La administración municipal de Querétaro exigirá una indemnización por 2.7 millones de pesos a la empresa Broquers Ambiental, tras la suspensión de actividades en su planta de tratamiento de residuos sólidos urbanos.
La clausura fue realizada el pasado 23 de julio por la Procuraduría Ambiental del estado, tras identificar fallas en los procedimientos de tratamiento y la presencia de olores. Como consecuencia, el municipio dejará de pagar el servicio y solicitará el cobro por concepto de pena convencional.
De acuerdo con el secretario de Servicios Públicos Municipales, Armando Presa, el monto corresponde a lo que se habría pagado por el servicio desde la fecha de clausura. Actualmente, el municipio paga a Broquers Ambiental 91 mil 767 pesos diarios por el tratamiento de residuos.

⁂

◆ **Consigna del ejercicio**
Por favor, continúa la nota sobre la indemnización que Querétaro exige a Broquers Ambiental a partir de su última oración.

⁂

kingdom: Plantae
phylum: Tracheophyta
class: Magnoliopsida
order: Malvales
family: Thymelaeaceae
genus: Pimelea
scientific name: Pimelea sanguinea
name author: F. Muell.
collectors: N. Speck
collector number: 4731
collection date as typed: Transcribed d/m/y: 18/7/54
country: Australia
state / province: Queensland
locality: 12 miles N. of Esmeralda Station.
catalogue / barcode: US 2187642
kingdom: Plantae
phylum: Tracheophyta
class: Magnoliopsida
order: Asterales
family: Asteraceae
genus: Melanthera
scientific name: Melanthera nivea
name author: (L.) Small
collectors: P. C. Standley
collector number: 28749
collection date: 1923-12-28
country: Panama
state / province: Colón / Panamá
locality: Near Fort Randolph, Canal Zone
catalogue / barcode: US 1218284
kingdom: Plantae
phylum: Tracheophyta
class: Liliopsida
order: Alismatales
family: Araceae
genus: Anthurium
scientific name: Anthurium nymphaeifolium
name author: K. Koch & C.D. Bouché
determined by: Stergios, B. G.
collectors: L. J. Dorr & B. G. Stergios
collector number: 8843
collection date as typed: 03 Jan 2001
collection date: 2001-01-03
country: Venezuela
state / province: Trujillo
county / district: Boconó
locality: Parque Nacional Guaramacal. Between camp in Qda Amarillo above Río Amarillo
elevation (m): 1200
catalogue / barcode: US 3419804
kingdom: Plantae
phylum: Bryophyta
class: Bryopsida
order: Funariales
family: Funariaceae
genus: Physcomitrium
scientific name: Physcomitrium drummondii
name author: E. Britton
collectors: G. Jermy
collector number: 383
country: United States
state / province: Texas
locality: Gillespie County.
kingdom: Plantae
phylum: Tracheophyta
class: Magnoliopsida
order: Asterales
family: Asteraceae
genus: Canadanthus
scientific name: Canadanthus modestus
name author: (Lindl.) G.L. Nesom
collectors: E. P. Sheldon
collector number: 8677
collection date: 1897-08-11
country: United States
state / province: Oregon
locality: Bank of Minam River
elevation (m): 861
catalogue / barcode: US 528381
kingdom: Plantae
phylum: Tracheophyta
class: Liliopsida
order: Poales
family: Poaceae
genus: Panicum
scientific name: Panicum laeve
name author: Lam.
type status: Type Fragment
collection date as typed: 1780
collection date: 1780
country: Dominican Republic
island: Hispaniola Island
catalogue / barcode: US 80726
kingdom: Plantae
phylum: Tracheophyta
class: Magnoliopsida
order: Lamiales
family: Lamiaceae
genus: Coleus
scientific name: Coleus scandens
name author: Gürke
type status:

⁂

◆ **Resultado**
Antes de la suspensión, la planta recibía un promedio de 325 toneladas diarias, que ahora están siendo enviadas al relleno sanitario de Mompaní.
La empresa se encuentra atendiendo las observaciones de la autoridad. Una vez concluidos los ajustes, deberá presentar un proyecto técnico y un programa de ejecución ante la Procuraduría Ambiental estatal, que definirá si procede levantar la suspensión.